Actor’s Discrimination Claim Gets Legal Encore

     (CN) – A Broadway actor can proceed with his claim that the producers of “Hairspray” fired him in violation of disability discrimination law after he fell and injured his knee, a New York appeals court ruled.




     Joel Vig performed several roles in the musical: the principal, the policeman, the flasher, Mr. Pinky, Mr. Spritzer and a prison guard.
     He was also an understudy for Harvey Fierstein (as Edna Turnblad) and Dick Latessa (as Wilbur Turnblad).
Vig also fulfilled the producers’ request to play the glockenspiel in order meet the minimum requirements for union musicians.
     Vig was hurt one night when he fell and tore the cartilage in his left knee. He kept performing until the date that he was approved by the stage manager and other play officials for surgery.
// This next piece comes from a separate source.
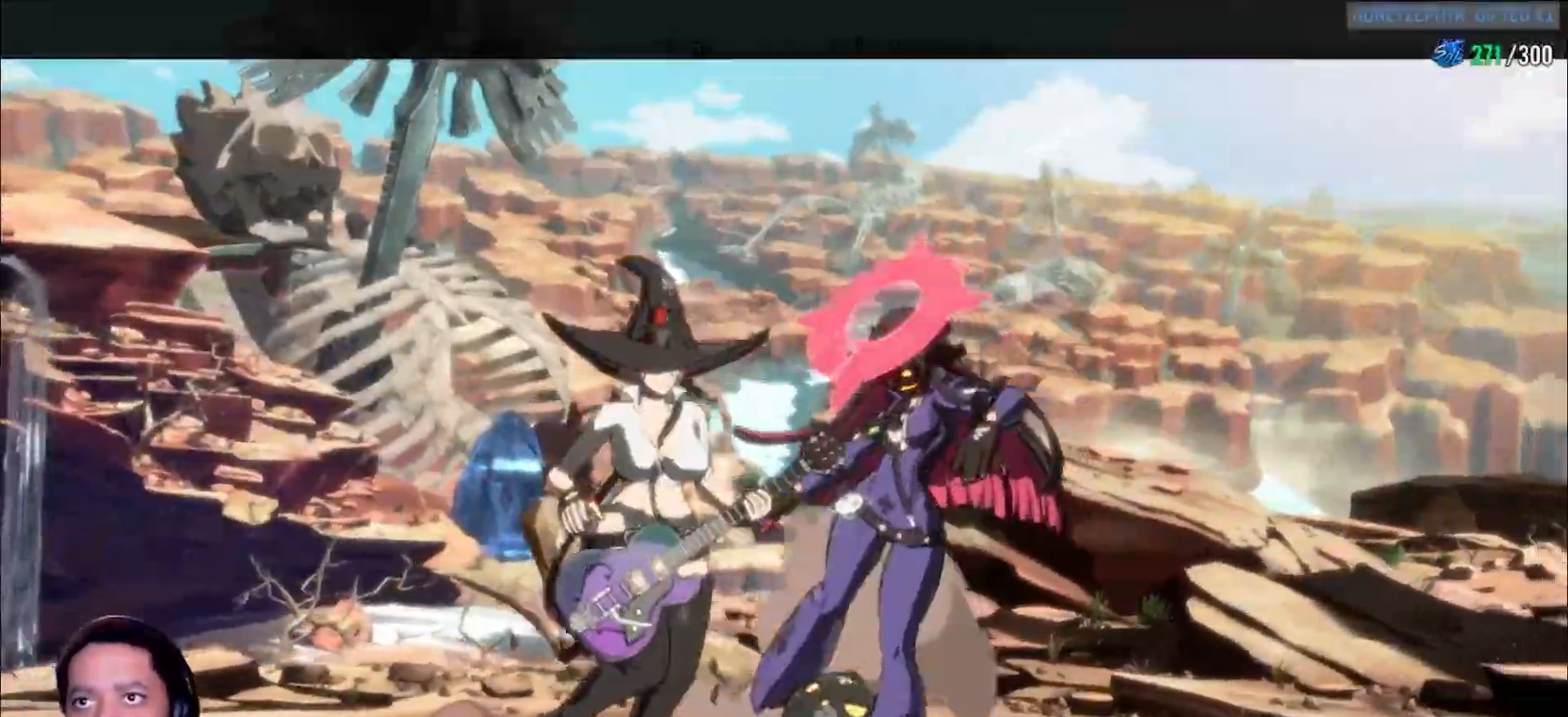
{"dt_ms": 500, "buttons": [], "left_stick": "down-left", "events": [[33, "L1", "up"], [50, "L1", "down"], [133, "L1", "up"], [217, "left_stick", "center"], [333, "left_stick", "down-left"]]}
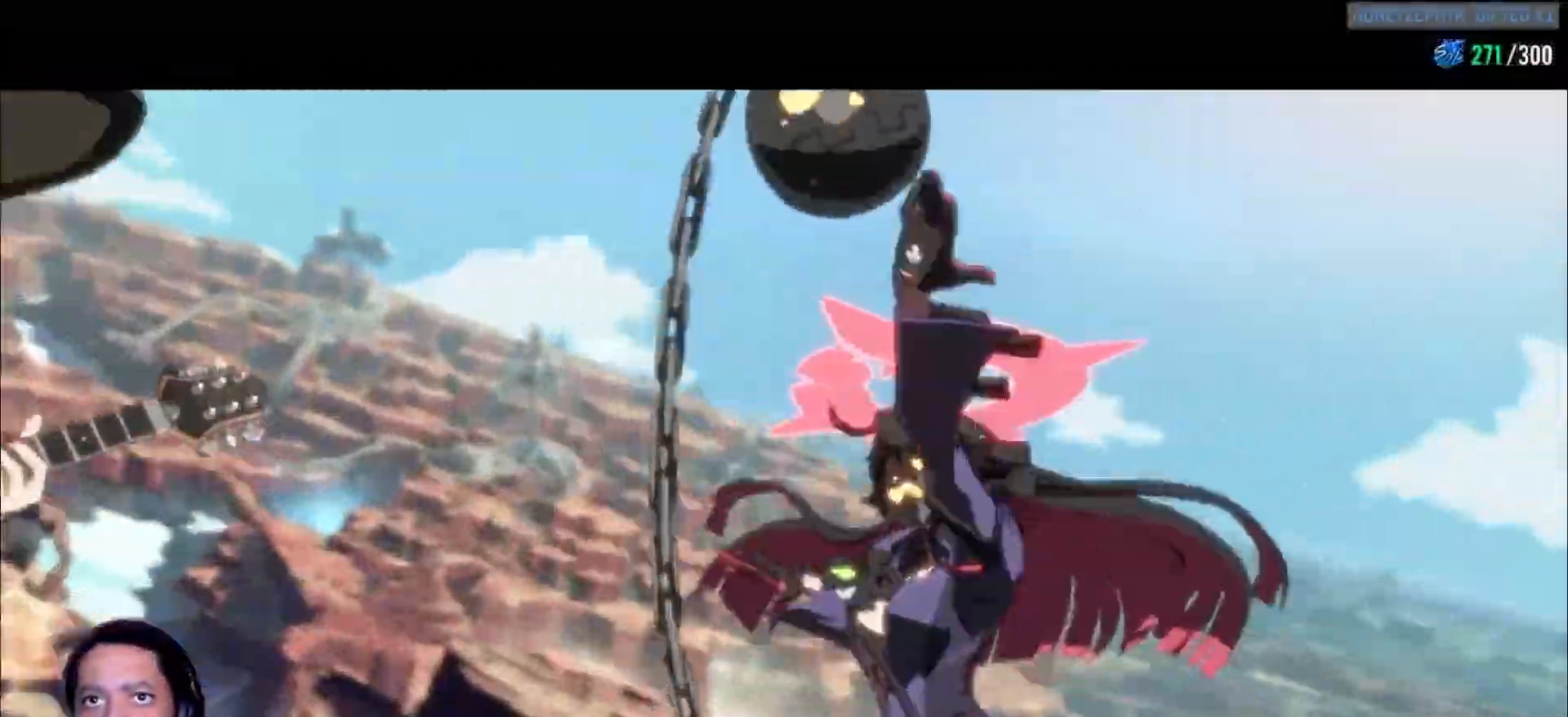
{"dt_ms": 500, "buttons": [], "left_stick": "up", "events": [[167, "left_stick", "center"], [217, "left_stick", "up"]]}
     Before he got the surgery, the company’s general manager, Laura Green, allegedly informed Vig that he was not eligible for medical leave because he was less than nine weeks away from the end of his contract.
     Vig received a permanency award from the company’s workers’ compensation carrier, but the producers still wouldn’t let him resume his former roles.
     Vig sued, claiming disability discrimination. The trial court sided with the producers, but the Manhattan-based First Appellate Division reversed.
     “Plaintiff has successfully pleaded that he was disabled within the meaning of the City (Human Rights Law), and that he was terminated from his employment because of it,” Justice Acosta wrote.